In the process of selling a medical practice, so much time and energy is used trying to find a buyer that you may overlook preparing for the moment when you begin getting calls or emails from someone who is interested in getting more information.
While a lot of people choose to just wing it on their first calls, we prefer to hew close to that old saying that luck happens when preparation meets opportunity. The opportunity is borne out of your marketing of the practice, whether online, through snail mail, or word of mouth.
And while we do a lot of work for people to create those opportunities through our marketing campaigns here at Sellingapractice.com, this post is more about some simple steps, a roadmap of sorts, to prepare you in speaking to a potential buyer.
What follows are five important steps to consider when preparing to sell your medical practice, before you talk to a potential buyer for the first time.
Before you start talking details, you need to be prepared with a non-disclosure agreement (NDA). There are many different levels of “security” in an NDA, and we’re happy to create one for you that you can use with your potential buyers.
It may seem awkward to ask a stranger to sign an NDA, but it is common practice when selling a business of any kind.
Your practice is valuable, and asking for an NDA is further proof of that. The easiest way to do so is to tell the potential buyer that you would like to email them an NDA, and make an appointment thereafter for a time to talk on the phone or in person.
If someone refuses to sign an NDA, you don’t want him or her to be your buyer. Plenty more important signed documents will be coming after that NDA if you’re to have a successful sale, so anyone who shies away from it is…someone you should shy away from.
Once you are talking to someone (likely on the phone first), be sure to ask a lot of questions about them, their goals, what they want their lives to look like.
You're not just being interviewed; you're interviewing them so you don't waste time with the wrong person.
Assuming they sound ok on the phone, you may wish to ask if/when they might like to come up and spend a day shadowing you (or perhaps half a day). One or two days max. That should be enough to give them a sense of how you do things before you take it to the next level.
This is a standard report that most any financial tracking software, such as QuickBooks and the like, can easily spit out for you.

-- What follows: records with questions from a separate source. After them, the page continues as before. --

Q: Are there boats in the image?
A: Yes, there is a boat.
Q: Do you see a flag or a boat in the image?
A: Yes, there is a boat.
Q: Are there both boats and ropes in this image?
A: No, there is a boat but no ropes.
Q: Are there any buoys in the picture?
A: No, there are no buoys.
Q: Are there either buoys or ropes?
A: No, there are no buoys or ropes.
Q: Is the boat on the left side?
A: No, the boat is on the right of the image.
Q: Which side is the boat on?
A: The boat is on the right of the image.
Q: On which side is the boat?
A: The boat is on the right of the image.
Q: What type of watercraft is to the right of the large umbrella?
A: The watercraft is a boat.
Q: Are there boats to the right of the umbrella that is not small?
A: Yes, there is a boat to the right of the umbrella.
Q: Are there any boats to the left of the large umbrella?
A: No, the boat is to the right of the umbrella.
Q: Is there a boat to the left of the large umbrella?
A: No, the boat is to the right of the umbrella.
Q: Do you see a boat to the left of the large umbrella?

If you’re organized as a corporation, it will be a P & L for your corp. lf you’re a sole proprietorship, hopefully you’ve kept your books clean enough that you can create a P & L that’s specific only to your business. We recommend you do this before your marketing begins so you’re prepared.

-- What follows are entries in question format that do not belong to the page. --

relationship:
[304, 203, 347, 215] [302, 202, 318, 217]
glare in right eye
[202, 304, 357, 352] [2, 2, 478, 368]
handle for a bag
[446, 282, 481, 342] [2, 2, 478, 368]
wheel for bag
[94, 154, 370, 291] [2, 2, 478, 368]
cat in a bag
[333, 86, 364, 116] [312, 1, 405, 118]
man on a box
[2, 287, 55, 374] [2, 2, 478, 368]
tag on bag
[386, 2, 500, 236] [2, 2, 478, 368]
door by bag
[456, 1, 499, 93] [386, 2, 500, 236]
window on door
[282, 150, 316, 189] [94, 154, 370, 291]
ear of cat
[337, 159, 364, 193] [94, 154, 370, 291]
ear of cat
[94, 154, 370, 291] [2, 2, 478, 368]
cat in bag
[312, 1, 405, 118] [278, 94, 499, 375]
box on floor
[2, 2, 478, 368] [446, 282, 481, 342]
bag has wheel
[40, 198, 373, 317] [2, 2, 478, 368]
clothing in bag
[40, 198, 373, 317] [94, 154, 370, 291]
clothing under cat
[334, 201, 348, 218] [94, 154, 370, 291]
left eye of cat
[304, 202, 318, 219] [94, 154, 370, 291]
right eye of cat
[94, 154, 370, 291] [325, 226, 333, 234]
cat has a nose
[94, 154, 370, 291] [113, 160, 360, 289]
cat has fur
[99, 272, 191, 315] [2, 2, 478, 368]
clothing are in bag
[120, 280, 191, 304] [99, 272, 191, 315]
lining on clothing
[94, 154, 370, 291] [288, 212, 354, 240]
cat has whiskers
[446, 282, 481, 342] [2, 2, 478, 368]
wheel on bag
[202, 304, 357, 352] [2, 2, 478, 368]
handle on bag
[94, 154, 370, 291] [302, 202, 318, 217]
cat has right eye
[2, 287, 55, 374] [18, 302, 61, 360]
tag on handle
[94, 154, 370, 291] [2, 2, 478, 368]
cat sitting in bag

The P & L lets the potential buyer get a glimpse into how your business is run, see any efficiencies you have created, check out a (hopefully) ever-increasing bottom line, and look for things they could do to make even more money if they take over.
A serious buyer will ultimately want to see more than just this year's P & L, regardless of your situation. I think 3 years is reasonable, but in the beginning, going a year back, or providing just the current year if you are at least 6 months into the year, should be sufficient. Expenses change over time, and a potential buyer needs to see current expenses so they get a sense of what they could expect if and when they take over.
We often find that sellers are hesitant to print a P & L, as it’s quite a vulnerable experience to show it to a potential buyer. Further, many of the categories in the report may not make sense to a buyer.
We have specific tools and techniques we employ when we work with clients to make this part of the experience go as smoothly and easily as possible. Let us know if you’d like some advice on this stuff.
In addition to your P & Ls, a serious buyer will want to see how you were taxed, and square your tax returns you’re your P & Ls. Three years of returns is a reasonable request, and with more complex sales, we’ve seen buyers request five or even seven years.
Just as we said above regarding your entity (corporation vs. sole proprietorship), a corporate entity should only need to provide corporate returns.
A sole proprietor may be uncomfortable giving out their personal tax returns, but the Schedule C should suffice.
I know this is titled “5 Steps…”, but an important sixth step is to have prepared an Executive Summary that you can show to a potential buyer.
An Executive Summary is like a very short (1-2 page) business plan that lays out all the important details about your practice: revenues, price, justification, and potential future growth.
We have a formula we use to create these and would be happy to help you do so. We use them on websites, in advertising materials, as well as in simple PDF form to send to potential buyers. We wrote a whole post on Executive Summaries, which you can find here.
Know that you won’t usually share your financial information with a potential buyer until they’ve signed an NDA; they have come to shadow you or meet you in the office; and they have continued to show interest. It’s best to have the financial documents password-protected and in a format that you can e-mail to potential buyers as needed.
Being prepared in advance for your first interaction with a potential buyer will save you from experiencing a lot of time, energy, and needless anxiety later on when the phone starts ringing and the emails begin to arrive. Once you have these bases covered, you should feel a lot more free and open about your practice, and spend more quality time figuring out if your potential buyer is someone with whom you’d like to move forward in the process.